[Start of section]

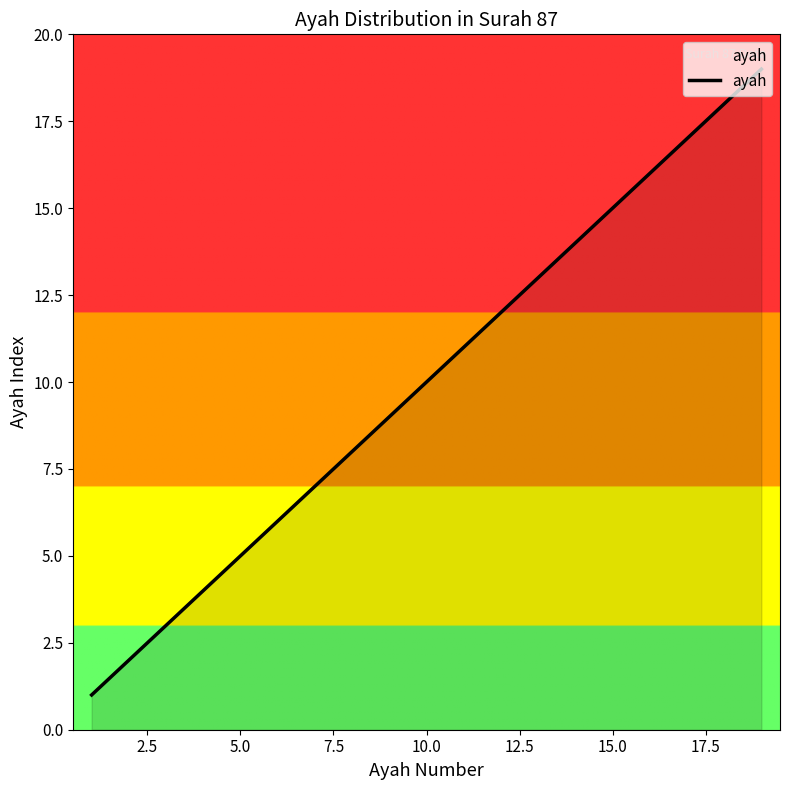

What is the greatest value displayed?

19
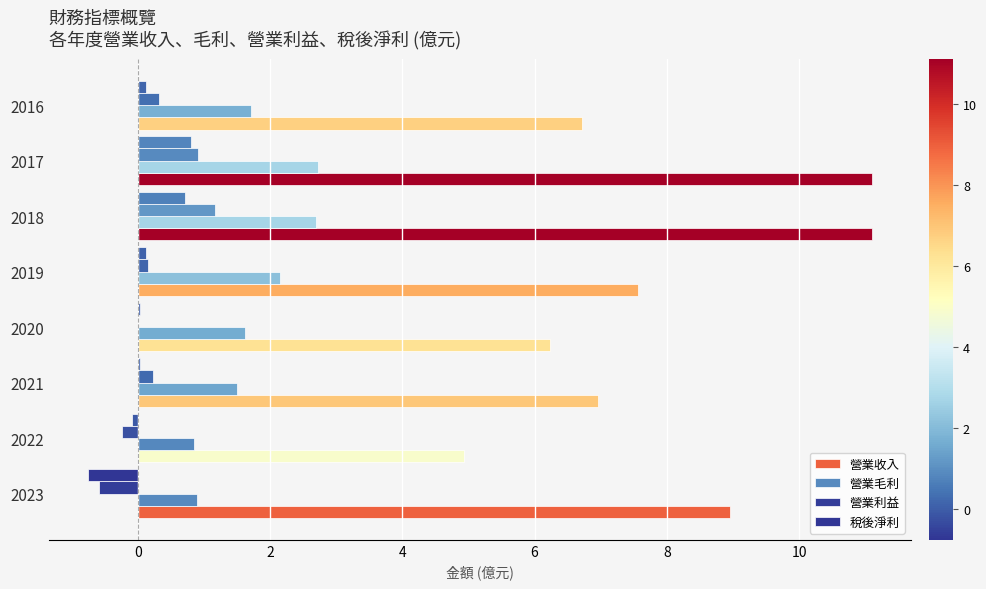

How many data points does each series have?

8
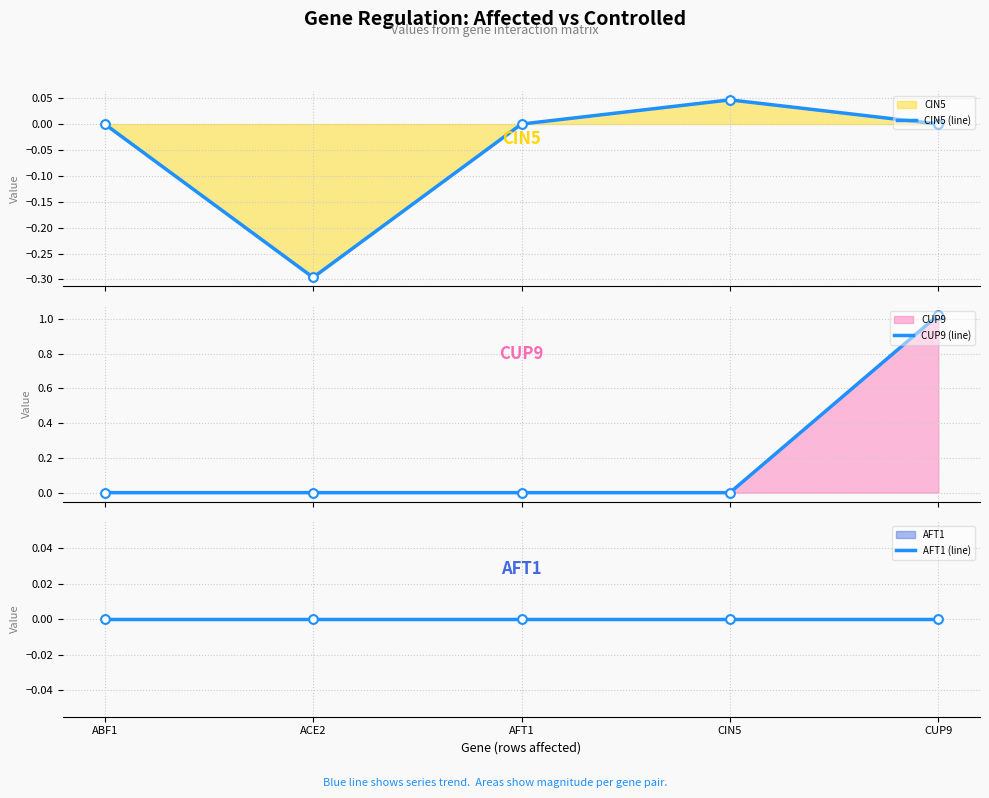

At how many categories does at least one series exceed 0?

2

[End of section]

● TASK TO CARRY OUT
Revise the data above so that "series" becomes "line" everywhere it appears, with no other changes, and leave the pictures out of your answer.

● RESPONSE TO THIS EXERCISE
What is the greatest value displayed?

19

How many data points does each line have?

8

At how many categories does at least one line exceed 0?

2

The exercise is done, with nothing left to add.